[Collected data entries]

== Segment start ==

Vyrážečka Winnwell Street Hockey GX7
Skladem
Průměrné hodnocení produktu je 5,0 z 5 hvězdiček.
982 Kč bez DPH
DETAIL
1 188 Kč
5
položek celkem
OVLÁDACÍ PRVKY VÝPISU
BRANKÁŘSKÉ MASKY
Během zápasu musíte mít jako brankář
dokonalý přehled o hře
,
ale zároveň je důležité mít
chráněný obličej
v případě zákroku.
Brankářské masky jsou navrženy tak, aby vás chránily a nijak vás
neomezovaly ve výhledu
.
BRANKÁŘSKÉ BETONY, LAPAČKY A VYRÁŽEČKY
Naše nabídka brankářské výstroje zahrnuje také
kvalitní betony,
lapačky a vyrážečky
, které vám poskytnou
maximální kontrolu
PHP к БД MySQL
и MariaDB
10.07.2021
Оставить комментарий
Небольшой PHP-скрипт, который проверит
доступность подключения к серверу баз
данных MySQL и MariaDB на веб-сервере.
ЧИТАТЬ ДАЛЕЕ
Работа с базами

== Segment end ==
== Segment start ==

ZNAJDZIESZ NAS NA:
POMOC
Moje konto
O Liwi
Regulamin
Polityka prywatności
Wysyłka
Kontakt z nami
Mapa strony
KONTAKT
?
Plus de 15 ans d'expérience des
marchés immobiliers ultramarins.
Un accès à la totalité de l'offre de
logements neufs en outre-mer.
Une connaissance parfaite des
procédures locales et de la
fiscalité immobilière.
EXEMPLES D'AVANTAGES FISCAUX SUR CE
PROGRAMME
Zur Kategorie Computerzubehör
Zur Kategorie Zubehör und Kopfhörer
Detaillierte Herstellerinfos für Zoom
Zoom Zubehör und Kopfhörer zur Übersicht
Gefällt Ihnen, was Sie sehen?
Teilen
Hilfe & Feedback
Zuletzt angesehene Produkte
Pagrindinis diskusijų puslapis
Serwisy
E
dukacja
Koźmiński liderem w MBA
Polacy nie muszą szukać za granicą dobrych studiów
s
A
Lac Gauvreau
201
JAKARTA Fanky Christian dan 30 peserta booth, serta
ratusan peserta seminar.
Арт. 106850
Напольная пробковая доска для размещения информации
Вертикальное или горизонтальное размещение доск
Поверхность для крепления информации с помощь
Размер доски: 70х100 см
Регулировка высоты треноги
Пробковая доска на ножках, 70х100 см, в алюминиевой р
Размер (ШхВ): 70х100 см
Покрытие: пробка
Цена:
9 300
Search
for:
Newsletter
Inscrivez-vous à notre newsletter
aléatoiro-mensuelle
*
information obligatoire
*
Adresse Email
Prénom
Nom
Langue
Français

== Segment end ==
== Segment start ==

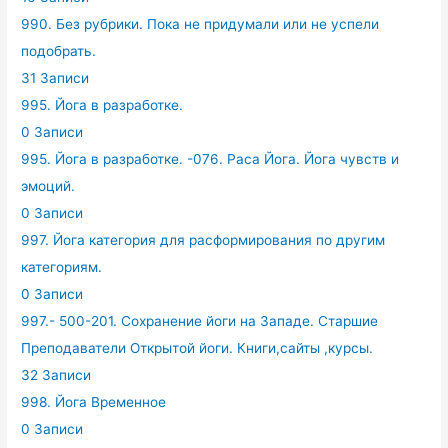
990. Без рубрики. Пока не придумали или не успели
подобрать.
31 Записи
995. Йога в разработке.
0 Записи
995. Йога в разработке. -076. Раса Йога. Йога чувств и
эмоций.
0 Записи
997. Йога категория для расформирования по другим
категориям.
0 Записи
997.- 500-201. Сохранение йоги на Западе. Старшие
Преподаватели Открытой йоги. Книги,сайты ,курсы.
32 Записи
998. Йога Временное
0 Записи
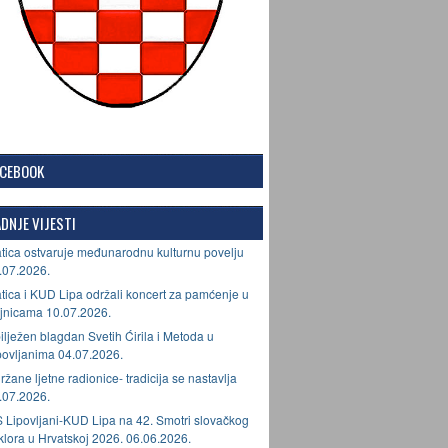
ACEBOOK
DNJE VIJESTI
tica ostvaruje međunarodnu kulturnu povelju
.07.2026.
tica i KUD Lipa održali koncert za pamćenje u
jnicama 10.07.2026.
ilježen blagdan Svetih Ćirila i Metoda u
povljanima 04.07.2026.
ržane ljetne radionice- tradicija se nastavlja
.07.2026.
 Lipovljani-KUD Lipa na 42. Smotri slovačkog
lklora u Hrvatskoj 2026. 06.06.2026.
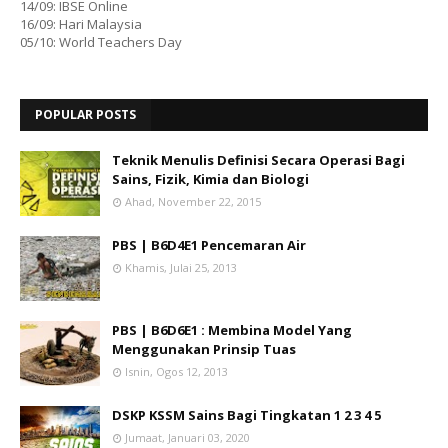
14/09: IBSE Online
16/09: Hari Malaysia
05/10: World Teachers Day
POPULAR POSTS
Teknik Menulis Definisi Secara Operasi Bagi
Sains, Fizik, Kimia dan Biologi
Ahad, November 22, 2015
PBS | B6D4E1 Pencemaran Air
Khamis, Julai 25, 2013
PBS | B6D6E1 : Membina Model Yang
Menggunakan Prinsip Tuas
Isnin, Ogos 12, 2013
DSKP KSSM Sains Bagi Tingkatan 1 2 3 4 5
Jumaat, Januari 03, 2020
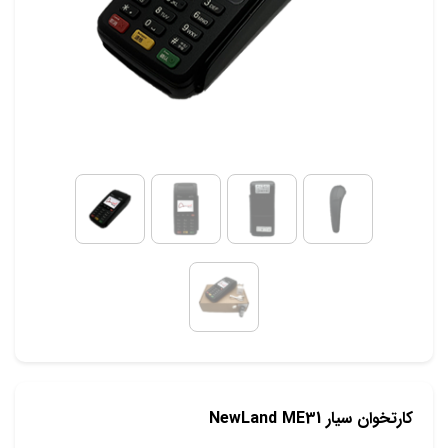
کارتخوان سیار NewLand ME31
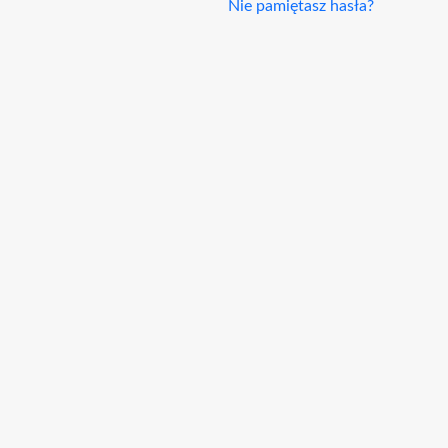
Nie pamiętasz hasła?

== Segment end ==

Starting with the line that holds "marchés immobiliers ultramarins." and ending with the line that holds "Detaillierte Herstellerinfos für Zoom", retype every line in the data above exactly, and nothing else.

marchés immobiliers ultramarins.
Un accès à la totalité de l'offre de
logements neufs en outre-mer.
Une connaissance parfaite des
procédures locales et de la
fiscalité immobilière.
EXEMPLES D'AVANTAGES FISCAUX SUR CE
PROGRAMME
Zur Kategorie Computerzubehör
Zur Kategorie Zubehör und Kopfhörer
Detaillierte Herstellerinfos für Zoom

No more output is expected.